Ratchet tool (5/8" with 1/4" adapter)
T20 bit with 1/4" adapter to fit onto ratchet (I got one at ACE hardware for $6.99)
plastic trim removal tool (Autozone or Advanced Auto Parts will have this)
**a boatload of patience**

At the C pillar, there are three light grey plastics:
left C pillar, right C pillar, and rear center

The rear center may be removed without any concern; the two C pillars have a clip hidden behind the "AIRBAG" label (remove using plastic removal tool). This will be released with an upward and outward motion.

Next, we need to remove the rear sunroof glass. In order to do this, we must slide the glass back into service mode. This will reveal two T20 screws.

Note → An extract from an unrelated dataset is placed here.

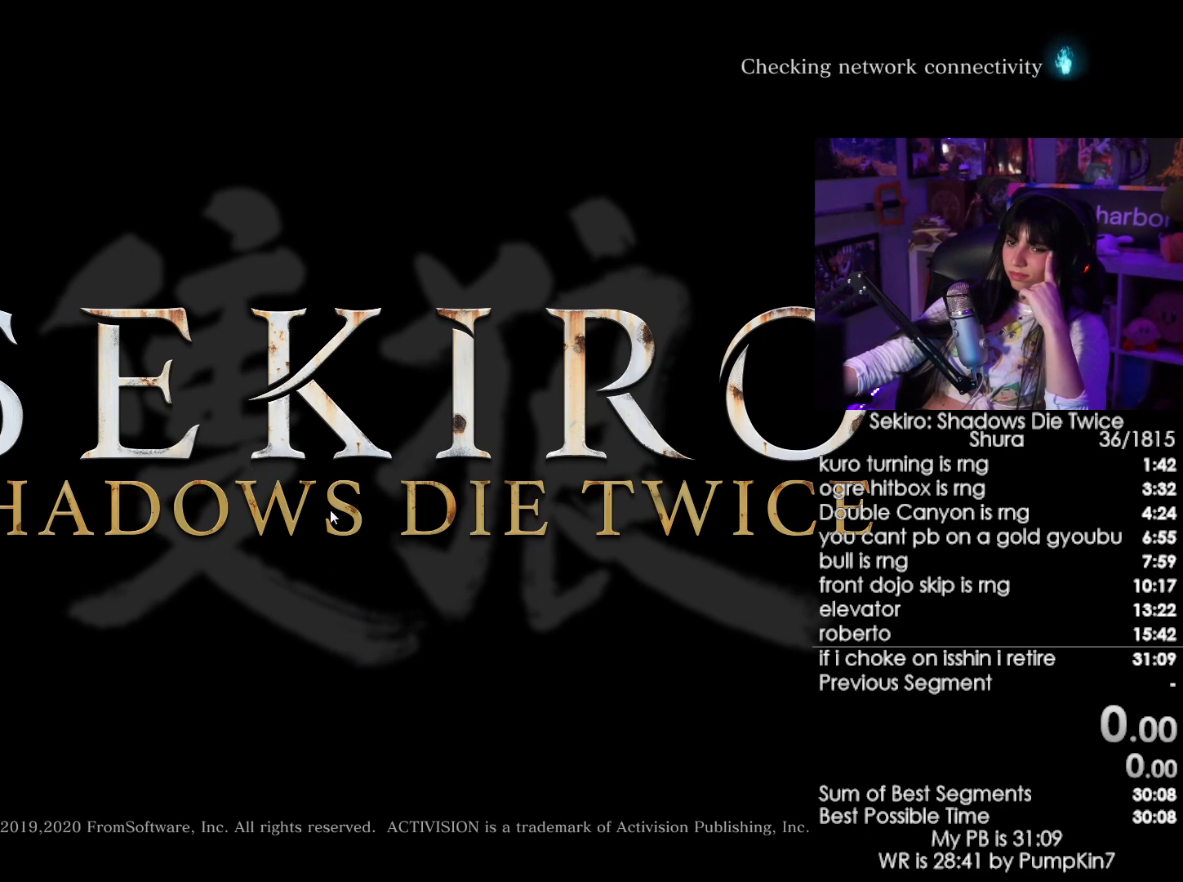
{"keys": [], "mouse": [], "events": [[50, "mouse_left", "down"], [100, "mouse_left", "up"], [184, "mouse_left", "down"], [234, "mouse_left", "up"], [334, "mouse_left", "down"], [417, "mouse_left", "up"]]}
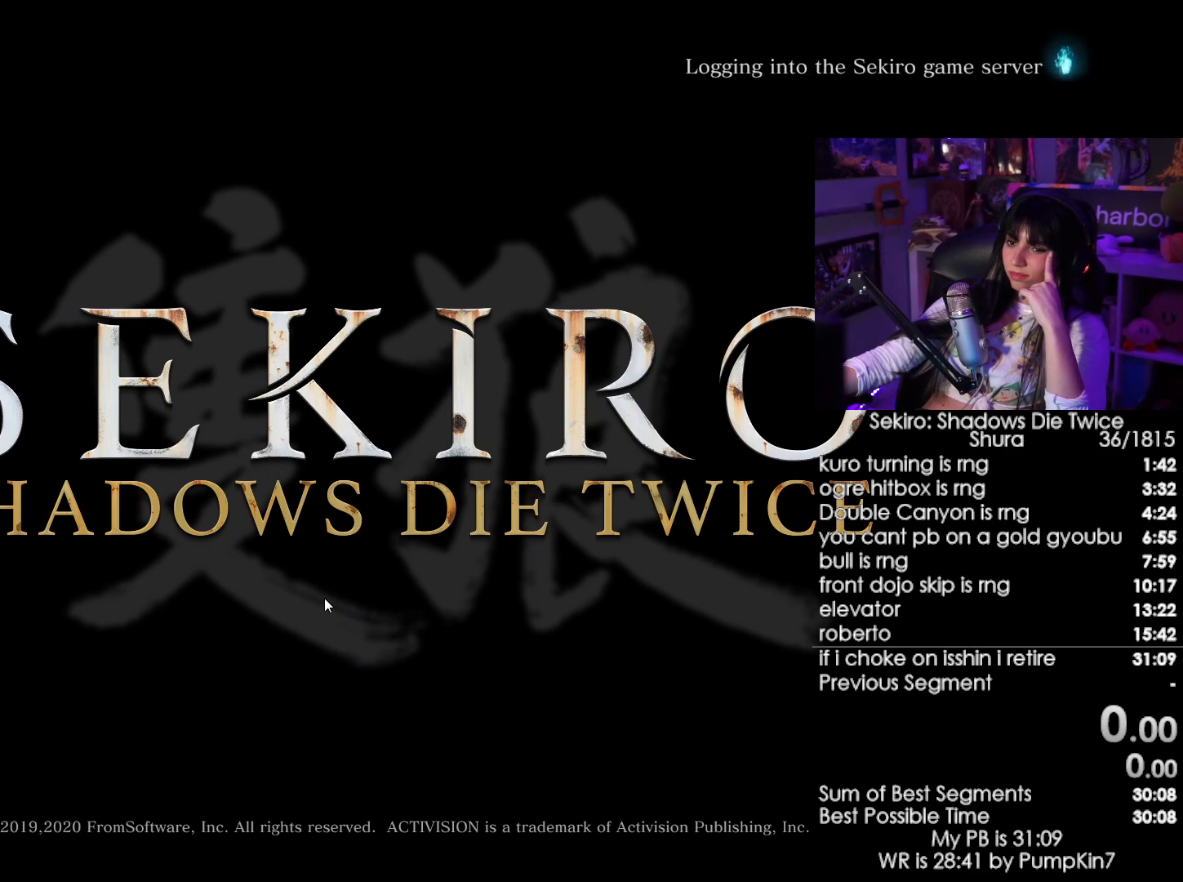
{"keys": [], "mouse": ["left"], "events": [[150, "mouse_left", "down"], [200, "mouse_left", "up"], [350, "mouse_left", "down"], [384, "mouse_left", "up"], [484, "mouse_left", "down"]]}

Note the screws and the washer *under*. They may not be accessible, but they may be grabbed in the next step

Slide the sunshade forward to the closed position. This will allow for removal of the rear glass. In order to free the rear glass, there are four T20 screws hidden behind the rubber seal that the glass sits on. Each side will have two screws. The glass should be free with an upward motion towards the rear of the car. Do not forget to grab the two washers between where front and rear glass meet. These are for the two T20 screws removed in the previous step. Be sure to place the glass somewhere safe, so that there won't be something else needs replacing.

Go to the back of the car and pull down the rear headliner. There should be a clear view of the housing in which the sunshade. There will be two T20 screws, one on each side facing up. You will need a ratchet with an adapter for the T20 bit. This was, by far, the most difficult part along with the next step.

With the tray that houses the sunshade removed, take any remaining sunshade that is torn or torn. Looking from the top down Replace with the new sunshade. There will two metal tabs that need to removed. This may be accessed after unscrewing the two T20 screws and opening the clips. Under those clips, there will be access the the grey ends that hold the aluminum crossbar and the end of the sunshade that has the rubber blade that runs the length of the crossbar.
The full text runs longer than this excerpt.